= Stored dataset items =
┌──
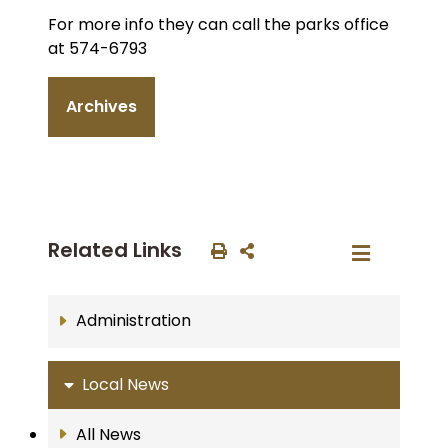
For more info they can call the parks office
at 574-6793
Archives
Related Links
Administration
Local News
All News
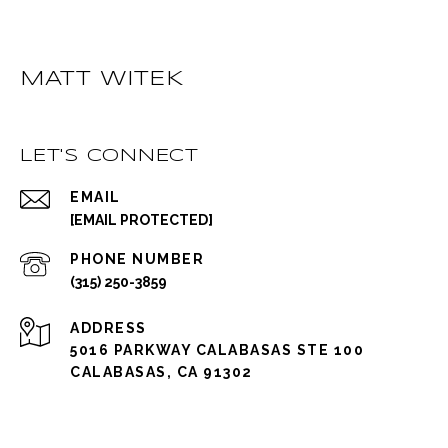
MATT WITEK
LET'S CONNECT
EMAIL
[EMAIL PROTECTED]
PHONE NUMBER
(315) 250-3859
ADDRESS
5016 PARKWAY CALABASAS STE 100
CALABASAS, CA 91302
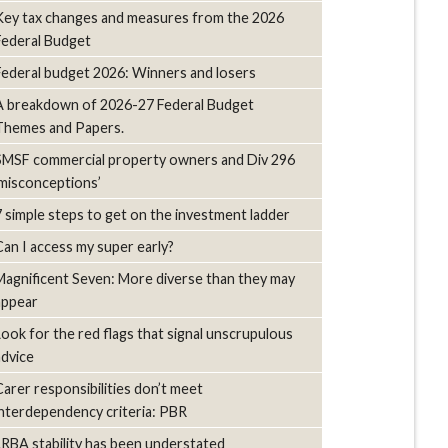
Key tax changes and measures from the 2026
Federal Budget
Federal budget 2026: Winners and losers
A breakdown of 2026-27 Federal Budget
Themes and Papers.
SMSF commercial property owners and Div 296
‘misconceptions’
7 simple steps to get on the investment ladder
Can I access my super early?
Magnificent Seven: More diverse than they may
appear
Look for the red flags that signal unscrupulous
advice
Carer responsibilities don’t meet
interdependency criteria: PBR
LRBA stability has been understated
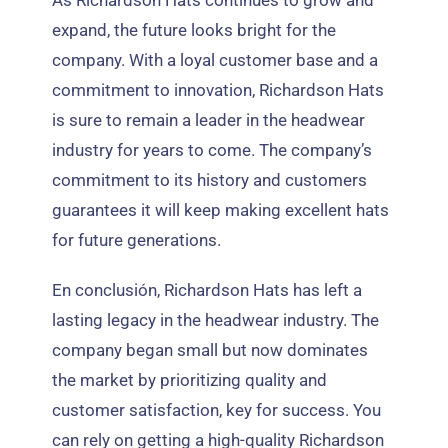
expand
,
the future looks bright for the
company
.
With a loyal customer base and a
commitment to innovation
,
Richardson Hats
is sure to remain a leader in the headwear
industry for years to come
.
The company’s
commitment to its history and customers
guarantees it will keep making excellent hats
for future generations
.
En conclusión,
Richardson Hats has left a
lasting legacy in the headwear industry
.
The
company began small but now dominates
the market by prioritizing quality and
customer satisfaction
,
key for success
.
You
can rely on getting a high-quality Richardson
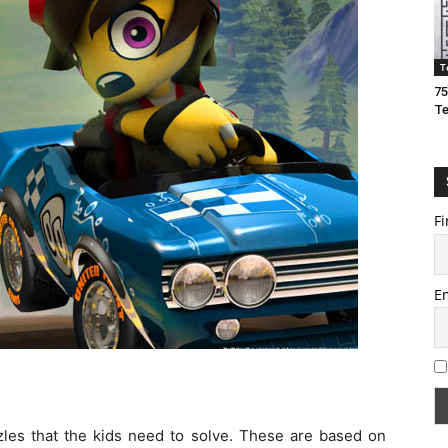
T
75
T
Fi
E
zzles that the kids need to solve. These are based on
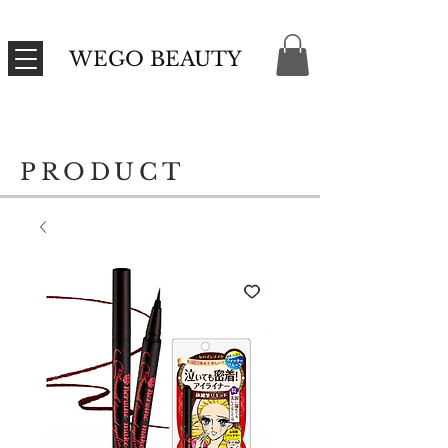
WEGO BEAUTY
PRODUCT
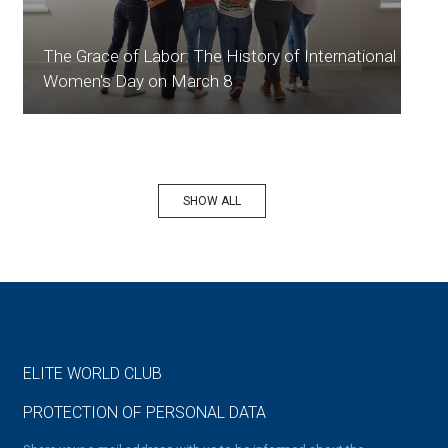
The Grace of Labor: The History of International
Women's Day on March 8
SHOW ALL
ELITE WORLD CLUB
PROTECTION OF PERSONAL DATA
└──
= HOW TO COMPLETE THIS TASK =
What is needed is a word-for-word transcription of all the entries, with the pictures dropped.

= OUTPUT =
For more info they can call the parks office
at 574-6793
Archives
Related Links
Administration
Local News
All News
MATT WITEK
LET'S CONNECT
EMAIL
[EMAIL PROTECTED]
PHONE NUMBER
(315) 250-3859
ADDRESS
5016 PARKWAY CALABASAS STE 100
CALABASAS, CA 91302
Key tax changes and measures from the 2026
Federal Budget
Federal budget 2026: Winners and losers
A breakdown of 2026-27 Federal Budget
Themes and Papers.
SMSF commercial property owners and Div 296
‘misconceptions’
7 simple steps to get on the investment ladder
Can I access my super early?
Magnificent Seven: More diverse than they may
appear
Look for the red flags that signal unscrupulous
advice
Carer responsibilities don’t meet
interdependency criteria: PBR
LRBA stability has been understated
expand
,
the future looks bright for the
company
.
With a loyal customer base and a
commitment to innovation
,
Richardson Hats
is sure to remain a leader in the headwear
industry for years to come
.
The company’s
commitment to its history and customers
guarantees it will keep making excellent hats
for future generations
.
En conclusión,
Richardson Hats has left a
lasting legacy in the headwear industry
.
The
company began small but now dominates
the market by prioritizing quality and
customer satisfaction
,
key for success
.
You
can rely on getting a high-quality Richardson
T
75
T
Fi
E
zzles that the kids need to solve. These are based on
WEGO BEAUTY
PRODUCT
The Grace of Labor: The History of International
Women's Day on March 8
SHOW ALL
ELITE WORLD CLUB
PROTECTION OF PERSONAL DATA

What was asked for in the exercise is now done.